The Fourier Uncertainty Principle:
If $f\in \mathscr L^2(\mathbb R)$ and $xf(x),\xi\hat f(\xi)\in \mathscr L^2(\mathbb R)$ then
\begin{equation}\left\|xf(x)\right\|_2\big\|\xi\hat f(\xi)\big\|_2\ge \frac 12\left\|f\right\|_2\big\|\hat f\big\|_2\end{equation}
The proof I found here (page 9) begins with finding $f'$. But why is $f$ even differentiable?
I decided to argue as follows: If $f$ is in the Schwartz space it is infinitely many times differentiable and the inequality follows as in the proof I linked. If it is in $\mathscr L^2$ then by density, we have a sequence of Schwartz functions $f_n$ that converge point-wise a.e. and in the 2 norm to $f$ satisfying
\begin{equation}\left\|xf_n(x)\right\|_2\big\|\xi\hat f_n(\xi)\big\|_2\ge \frac 12\left\|f_n\right\|_2\big\|\hat f_n\big\|_2\end{equation}
Now the right hand side tends to the desired
\begin{equation}\frac 12\left\|f\right\|_2\big\|\hat f\big\|_2\end{equation}
but where does the left hand side converge to? If $x^2f_n^2(x)$ was bounded by an integrable function I could use the Dominated Convergence Theorem, but I don't have that. Any ideas?
EDIT: As User98130 said we can for $f\in \mathscr L^2(\mathbb R)$ we can consider $g(x)=f(x)(1+x^2)^{1/2}\in \mathscr L^2$ and approximate it by functions $g_n\in \mathscr C^{\infty}_c$ in the $\mathscr L^2$ norm. If $f_n(x)=g_n(x)(1+x^2)^{-1/2}$, then $f_n\in \mathscr C^{\infty}_c\subseteq \mathcal S$ and $f_n\to f$, $xf_n(x)\to xf(x)$ in the 2-norm. This is because
\begin{equation}\left\|f_n-f\right\|_2,\left\|xf_n(x)-xf(x)\right\|_2\le\big\| (1+x^2)^{1/2}(f_n(x)-f(x))\big\|_2=\left\|g_n-g\right\|_2\to 0\end{equation}
But how do we prove that $\xi\hat f_n(\xi)\to \xi\hat f(\xi)$ in the $\mathscr L^2$ norm?
Best Answer
Edit: the approximation suggested below works only in the $x$ variable.

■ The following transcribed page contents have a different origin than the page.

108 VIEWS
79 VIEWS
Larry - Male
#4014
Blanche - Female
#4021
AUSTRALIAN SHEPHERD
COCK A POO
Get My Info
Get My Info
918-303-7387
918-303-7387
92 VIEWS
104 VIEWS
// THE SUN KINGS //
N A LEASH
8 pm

I suggest working with $f$ and its $\mathscr L^2$ derivative $f'$ directly, without an approximation. The $\mathscr L^2$ derivative comes from the inverse Fourier transform of $\xi \hat f(\xi)$. There is a step-by-step guide to the proof in Real Analysis by Folland, page 255.

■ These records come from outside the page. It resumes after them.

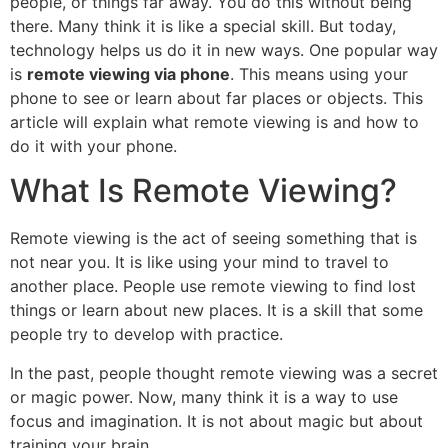
people, or things far away. You do this without being
there. Many think it is like a special skill. But today,
technology helps us do it in new ways. One popular way
is
remote viewing via phone
. This means using your
phone to see or learn about far places or objects. This
article will explain what remote viewing is and how to
do it with your phone.
What Is Remote Viewing?
Remote viewing is the act of seeing something that is
not near you. It is like using your mind to travel to
another place. People use remote viewing to find lost
things or learn about new places. It is a skill that some
people try to develop with practice.
In the past, people thought remote viewing was a secret
or magic power. Now, many think it is a way to use
focus and imagination. It is not about magic but about
training your brain.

Not only $f$, but also $g:=(1+x^2)^{1/2}f$ is in $L^2$. Approximate $g$ by smooth functions $g_n$ in $L^2$. Define $f_n=g_n/(1+x^2)^{1/2}$. Observe that $f_n\to f$ in $L^2$ and $xf_n\to xf$ in $L^2$. (Indeed, multiplication by an $L^\infty$ function is a continuous linear operator on $L^2$.)

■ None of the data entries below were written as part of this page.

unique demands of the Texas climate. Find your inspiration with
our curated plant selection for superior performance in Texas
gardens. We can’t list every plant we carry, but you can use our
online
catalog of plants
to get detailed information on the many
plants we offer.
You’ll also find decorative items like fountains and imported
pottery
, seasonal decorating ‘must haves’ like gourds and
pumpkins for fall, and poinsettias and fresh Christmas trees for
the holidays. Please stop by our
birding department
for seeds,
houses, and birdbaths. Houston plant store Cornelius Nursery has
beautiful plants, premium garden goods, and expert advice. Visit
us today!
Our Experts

By the way, you are right that $f$ does not have to be classically differentiable. Under the stated conditions, it belongs to the Sobolev space $W^{1,2}$, meaning it has a weak derivative which is in $L^2$. Perhaps the author had the weak derivative in mind when writing that proof.